Immigrazione: in 150 occupano per protesta i binari del Cara di Bari

BARI. Disordini al Cara del capoluogo. Circa 150 immigrati ospiti del Centro di accoglienza e richiedenti asilo (Cara) di Bari hanno occupato i binari della stazione ferroviaria, all'altezza di Bari Palese, che si trovano alle spalle della struttura di accoglienza. Cancellati sei tre regionali, mentre altri a lunga percorrenza viaggiano con ritardo. La zona e' stata presidiata dalla polizia che è riuscita ad arrivare ad una mediazione con i manifestanti.
La circolazione è ripresa solo nel primo pomeriggio sulle linee ferroviarie. Secondo quanto rende noto il gruppo Ferrovie dello Stato, il blocco della circolazione ferroviaria ha causato disagi a circa 8.000 viaggiatori, giacche' sono stati cancellati 25 treni regionali e quattro treni a lunga percorrenza hanno avuto ritardi di circa due ore. Per attenuare i disagi Trenitalia ha utilizzato bus sostitutivi.

_Estratti dei dati_

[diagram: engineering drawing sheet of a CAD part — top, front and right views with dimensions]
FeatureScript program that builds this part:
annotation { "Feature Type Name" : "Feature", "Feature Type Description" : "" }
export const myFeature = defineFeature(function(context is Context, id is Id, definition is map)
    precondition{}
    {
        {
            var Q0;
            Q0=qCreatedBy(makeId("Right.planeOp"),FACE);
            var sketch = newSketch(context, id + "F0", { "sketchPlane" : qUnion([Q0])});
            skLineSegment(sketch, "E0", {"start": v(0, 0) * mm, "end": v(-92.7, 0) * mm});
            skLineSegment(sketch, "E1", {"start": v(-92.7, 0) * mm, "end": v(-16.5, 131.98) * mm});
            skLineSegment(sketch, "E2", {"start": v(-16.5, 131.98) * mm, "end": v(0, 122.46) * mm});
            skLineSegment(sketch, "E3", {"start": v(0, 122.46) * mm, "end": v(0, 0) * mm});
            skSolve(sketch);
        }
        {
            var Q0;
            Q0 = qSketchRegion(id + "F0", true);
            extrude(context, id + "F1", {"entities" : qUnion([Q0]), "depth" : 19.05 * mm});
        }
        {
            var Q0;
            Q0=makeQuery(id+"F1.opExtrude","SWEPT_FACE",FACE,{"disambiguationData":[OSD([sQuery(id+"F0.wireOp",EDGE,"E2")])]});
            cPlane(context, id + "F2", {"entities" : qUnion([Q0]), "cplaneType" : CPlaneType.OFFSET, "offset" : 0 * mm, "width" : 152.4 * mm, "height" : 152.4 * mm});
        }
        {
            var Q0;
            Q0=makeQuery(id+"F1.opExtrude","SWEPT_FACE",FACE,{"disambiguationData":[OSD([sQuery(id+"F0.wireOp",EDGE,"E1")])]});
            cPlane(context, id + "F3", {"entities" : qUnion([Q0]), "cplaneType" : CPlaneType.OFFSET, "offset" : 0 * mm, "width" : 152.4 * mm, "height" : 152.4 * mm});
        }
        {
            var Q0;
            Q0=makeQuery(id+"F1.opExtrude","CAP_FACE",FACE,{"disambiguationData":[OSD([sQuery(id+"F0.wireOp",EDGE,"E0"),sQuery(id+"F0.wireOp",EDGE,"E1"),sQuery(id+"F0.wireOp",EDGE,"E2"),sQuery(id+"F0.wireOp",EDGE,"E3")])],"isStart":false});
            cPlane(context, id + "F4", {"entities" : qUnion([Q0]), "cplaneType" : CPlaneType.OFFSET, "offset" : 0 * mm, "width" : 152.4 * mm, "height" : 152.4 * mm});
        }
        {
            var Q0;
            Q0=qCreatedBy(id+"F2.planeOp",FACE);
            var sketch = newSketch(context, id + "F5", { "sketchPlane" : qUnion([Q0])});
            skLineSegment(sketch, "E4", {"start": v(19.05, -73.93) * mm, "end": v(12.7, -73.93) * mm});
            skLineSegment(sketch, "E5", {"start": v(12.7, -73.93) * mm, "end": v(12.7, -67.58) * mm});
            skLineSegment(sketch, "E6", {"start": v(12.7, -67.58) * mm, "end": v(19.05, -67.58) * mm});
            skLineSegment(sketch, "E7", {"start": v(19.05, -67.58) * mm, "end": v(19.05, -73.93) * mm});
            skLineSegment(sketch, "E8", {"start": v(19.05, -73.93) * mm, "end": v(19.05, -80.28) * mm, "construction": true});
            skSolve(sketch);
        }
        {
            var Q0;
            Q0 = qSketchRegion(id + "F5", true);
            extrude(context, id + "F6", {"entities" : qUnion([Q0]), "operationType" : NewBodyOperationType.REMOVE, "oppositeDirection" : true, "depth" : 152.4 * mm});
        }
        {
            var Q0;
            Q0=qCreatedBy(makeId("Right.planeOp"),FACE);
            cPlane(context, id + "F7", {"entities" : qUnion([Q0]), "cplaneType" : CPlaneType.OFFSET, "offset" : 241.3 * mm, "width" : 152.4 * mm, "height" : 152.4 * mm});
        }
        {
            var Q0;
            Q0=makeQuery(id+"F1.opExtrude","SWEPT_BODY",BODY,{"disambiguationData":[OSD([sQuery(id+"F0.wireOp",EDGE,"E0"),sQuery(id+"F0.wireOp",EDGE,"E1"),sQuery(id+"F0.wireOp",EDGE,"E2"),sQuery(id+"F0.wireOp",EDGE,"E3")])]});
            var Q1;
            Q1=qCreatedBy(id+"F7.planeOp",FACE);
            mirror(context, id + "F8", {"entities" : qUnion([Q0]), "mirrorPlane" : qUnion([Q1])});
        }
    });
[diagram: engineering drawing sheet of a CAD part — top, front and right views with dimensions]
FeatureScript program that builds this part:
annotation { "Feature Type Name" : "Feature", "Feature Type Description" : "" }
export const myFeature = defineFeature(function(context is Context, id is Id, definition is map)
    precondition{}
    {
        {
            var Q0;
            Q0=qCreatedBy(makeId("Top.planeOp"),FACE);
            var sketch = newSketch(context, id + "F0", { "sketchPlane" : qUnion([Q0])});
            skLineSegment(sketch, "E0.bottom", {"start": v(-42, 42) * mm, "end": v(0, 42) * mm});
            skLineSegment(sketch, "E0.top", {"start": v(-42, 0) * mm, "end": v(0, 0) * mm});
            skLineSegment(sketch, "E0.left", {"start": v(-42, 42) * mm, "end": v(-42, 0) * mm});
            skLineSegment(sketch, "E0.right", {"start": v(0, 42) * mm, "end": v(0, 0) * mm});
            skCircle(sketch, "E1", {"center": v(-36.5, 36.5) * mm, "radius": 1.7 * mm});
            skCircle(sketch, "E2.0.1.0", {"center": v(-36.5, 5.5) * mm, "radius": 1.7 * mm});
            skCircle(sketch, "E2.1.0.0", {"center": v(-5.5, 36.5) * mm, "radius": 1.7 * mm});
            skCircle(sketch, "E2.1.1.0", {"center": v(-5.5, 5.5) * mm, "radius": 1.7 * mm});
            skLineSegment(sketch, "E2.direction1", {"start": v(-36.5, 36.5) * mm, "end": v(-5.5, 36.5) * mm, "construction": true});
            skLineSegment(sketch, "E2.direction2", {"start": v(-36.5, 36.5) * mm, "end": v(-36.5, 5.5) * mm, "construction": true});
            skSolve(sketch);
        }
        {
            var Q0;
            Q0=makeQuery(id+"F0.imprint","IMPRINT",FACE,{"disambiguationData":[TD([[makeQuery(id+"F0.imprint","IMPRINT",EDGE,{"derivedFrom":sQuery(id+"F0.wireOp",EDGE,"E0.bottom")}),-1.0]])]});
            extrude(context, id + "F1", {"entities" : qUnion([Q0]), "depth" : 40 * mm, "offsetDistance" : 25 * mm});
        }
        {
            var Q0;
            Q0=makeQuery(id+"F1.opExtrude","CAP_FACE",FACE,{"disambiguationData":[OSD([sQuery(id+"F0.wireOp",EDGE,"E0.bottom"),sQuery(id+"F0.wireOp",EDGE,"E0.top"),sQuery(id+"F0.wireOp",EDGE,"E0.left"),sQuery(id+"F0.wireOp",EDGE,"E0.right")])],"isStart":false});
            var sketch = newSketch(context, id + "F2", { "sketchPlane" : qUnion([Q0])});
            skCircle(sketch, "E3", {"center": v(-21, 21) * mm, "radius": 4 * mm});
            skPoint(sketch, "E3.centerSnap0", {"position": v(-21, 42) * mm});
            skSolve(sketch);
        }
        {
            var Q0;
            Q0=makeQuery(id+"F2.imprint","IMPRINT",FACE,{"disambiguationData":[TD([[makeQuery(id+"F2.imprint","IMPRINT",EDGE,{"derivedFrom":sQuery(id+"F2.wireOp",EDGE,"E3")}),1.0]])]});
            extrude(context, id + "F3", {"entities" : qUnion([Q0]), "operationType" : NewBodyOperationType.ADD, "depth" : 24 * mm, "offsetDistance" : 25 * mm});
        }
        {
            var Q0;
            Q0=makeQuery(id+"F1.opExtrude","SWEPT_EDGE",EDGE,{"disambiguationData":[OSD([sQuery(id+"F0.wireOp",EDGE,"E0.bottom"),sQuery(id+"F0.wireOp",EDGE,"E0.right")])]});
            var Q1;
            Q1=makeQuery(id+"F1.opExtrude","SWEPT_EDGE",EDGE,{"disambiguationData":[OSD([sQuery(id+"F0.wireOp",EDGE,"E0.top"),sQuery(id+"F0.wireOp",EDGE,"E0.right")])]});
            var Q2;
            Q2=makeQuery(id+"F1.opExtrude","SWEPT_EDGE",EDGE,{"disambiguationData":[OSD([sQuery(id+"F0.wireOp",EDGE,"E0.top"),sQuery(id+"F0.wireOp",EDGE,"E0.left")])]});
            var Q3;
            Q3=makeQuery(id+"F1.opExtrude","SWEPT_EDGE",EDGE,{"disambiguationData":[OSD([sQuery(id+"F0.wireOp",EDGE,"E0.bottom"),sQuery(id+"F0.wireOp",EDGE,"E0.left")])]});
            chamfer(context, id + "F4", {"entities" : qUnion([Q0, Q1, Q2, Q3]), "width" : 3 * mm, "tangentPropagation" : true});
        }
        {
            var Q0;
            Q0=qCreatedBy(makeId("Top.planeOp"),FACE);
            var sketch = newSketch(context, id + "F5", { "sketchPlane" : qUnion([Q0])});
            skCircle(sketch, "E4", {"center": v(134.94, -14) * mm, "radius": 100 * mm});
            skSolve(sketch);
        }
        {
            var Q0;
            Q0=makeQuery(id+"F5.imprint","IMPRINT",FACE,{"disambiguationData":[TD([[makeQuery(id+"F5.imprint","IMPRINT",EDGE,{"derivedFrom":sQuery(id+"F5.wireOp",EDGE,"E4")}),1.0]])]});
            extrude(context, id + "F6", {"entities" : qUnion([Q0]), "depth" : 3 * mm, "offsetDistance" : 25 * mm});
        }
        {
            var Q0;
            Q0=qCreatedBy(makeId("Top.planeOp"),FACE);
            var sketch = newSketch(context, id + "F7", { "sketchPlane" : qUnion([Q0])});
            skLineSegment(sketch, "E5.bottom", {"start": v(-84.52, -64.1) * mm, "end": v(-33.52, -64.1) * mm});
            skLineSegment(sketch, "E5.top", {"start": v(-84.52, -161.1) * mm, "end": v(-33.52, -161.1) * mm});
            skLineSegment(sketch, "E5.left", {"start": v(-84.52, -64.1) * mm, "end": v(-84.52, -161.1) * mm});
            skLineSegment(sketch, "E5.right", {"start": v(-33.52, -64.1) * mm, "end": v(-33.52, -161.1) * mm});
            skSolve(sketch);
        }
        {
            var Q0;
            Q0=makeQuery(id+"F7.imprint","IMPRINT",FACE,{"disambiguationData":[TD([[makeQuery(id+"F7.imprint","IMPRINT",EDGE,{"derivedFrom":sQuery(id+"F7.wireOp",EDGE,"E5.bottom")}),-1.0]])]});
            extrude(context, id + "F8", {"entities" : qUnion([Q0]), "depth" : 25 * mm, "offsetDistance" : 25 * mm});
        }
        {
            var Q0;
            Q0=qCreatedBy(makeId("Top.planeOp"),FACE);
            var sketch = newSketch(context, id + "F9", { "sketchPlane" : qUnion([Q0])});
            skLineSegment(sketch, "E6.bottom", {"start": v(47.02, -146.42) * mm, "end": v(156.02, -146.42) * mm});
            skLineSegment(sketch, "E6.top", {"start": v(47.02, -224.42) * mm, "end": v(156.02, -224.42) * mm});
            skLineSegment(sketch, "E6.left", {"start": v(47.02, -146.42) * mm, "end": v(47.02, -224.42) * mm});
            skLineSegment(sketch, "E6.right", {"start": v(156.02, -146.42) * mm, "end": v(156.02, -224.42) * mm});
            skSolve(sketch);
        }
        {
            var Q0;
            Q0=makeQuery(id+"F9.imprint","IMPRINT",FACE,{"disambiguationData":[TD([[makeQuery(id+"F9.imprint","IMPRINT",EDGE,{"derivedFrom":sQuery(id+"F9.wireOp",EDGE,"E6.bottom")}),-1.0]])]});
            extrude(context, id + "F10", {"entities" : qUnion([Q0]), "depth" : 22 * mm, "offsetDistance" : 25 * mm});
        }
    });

_Consegna_
Elenca, per favore, tutti gli enti e le organizzazioni nominati nel testo fornito sull'occupazione dei binari a Bari. I dati non hanno alcun ruolo in questo esercizio.

_Compito svolto_
- Centro di accoglienza e richiedenti asilo (Cara) di Bari
- polizia
- gruppo Ferrovie dello Stato
- Trenitalia